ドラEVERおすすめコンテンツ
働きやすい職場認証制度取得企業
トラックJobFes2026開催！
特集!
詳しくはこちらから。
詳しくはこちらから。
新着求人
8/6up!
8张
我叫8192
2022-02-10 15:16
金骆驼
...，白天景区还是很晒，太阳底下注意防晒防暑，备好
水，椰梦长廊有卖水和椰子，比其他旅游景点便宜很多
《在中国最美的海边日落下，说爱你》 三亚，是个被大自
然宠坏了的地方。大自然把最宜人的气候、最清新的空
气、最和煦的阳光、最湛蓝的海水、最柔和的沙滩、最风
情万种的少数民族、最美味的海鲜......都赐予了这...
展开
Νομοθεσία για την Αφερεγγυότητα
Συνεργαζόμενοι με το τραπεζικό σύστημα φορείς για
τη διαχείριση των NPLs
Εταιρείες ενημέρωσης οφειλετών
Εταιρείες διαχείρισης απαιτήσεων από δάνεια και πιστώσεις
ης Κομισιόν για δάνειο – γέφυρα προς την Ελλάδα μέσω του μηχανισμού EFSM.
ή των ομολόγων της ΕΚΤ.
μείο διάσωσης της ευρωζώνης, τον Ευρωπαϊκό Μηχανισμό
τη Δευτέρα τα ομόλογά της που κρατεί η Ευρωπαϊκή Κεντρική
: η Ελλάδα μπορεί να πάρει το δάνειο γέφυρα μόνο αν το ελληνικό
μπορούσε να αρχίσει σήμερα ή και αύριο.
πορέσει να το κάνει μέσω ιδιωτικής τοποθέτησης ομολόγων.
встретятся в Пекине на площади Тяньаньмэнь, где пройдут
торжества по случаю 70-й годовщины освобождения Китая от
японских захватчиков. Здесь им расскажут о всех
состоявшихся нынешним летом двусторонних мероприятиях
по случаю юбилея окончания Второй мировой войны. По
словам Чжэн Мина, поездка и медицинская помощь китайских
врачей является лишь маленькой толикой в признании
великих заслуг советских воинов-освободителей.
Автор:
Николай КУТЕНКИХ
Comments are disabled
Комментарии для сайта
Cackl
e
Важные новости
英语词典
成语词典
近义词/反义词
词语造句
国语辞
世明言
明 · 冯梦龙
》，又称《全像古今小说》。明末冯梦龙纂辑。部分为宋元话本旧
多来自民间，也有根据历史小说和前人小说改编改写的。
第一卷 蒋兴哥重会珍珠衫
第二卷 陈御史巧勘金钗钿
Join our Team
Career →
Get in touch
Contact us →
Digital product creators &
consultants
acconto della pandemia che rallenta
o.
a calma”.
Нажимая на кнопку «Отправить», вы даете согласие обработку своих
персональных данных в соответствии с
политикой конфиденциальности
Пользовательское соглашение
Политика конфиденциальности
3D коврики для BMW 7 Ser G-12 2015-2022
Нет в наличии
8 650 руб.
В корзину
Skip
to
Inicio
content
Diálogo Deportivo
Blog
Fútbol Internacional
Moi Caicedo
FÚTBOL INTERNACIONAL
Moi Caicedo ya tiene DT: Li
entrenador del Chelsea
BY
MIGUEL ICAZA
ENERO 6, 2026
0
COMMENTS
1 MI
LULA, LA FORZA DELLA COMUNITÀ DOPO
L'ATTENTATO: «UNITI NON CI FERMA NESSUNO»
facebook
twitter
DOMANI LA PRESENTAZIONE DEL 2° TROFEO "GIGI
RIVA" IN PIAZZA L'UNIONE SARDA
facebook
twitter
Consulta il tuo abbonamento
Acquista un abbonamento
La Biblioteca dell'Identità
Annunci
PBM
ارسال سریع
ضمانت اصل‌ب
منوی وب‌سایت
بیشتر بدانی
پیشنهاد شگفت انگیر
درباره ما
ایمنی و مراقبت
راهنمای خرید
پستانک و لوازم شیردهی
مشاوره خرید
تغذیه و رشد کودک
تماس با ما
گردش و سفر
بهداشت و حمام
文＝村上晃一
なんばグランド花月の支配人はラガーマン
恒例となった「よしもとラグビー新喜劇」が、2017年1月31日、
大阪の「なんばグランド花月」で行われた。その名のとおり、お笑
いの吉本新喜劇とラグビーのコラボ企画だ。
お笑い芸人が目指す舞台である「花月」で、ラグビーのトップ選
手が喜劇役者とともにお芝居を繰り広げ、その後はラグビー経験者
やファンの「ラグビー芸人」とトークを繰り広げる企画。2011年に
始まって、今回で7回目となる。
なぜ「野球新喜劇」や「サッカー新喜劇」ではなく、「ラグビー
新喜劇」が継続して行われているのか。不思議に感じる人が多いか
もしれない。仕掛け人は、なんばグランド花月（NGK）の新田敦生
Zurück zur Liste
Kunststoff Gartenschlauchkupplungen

■ ■ ■ ■ ■

Return from the data every line that holds "γέφυρα".

#### [EXERCISE RESULT]
ης Κομισιόν για δάνειο – γέφυρα προς την Ελλάδα μέσω του μηχανισμού EFSM.
: η Ελλάδα μπορεί να πάρει το δάνειο γέφυρα μόνο αν το ελληνικό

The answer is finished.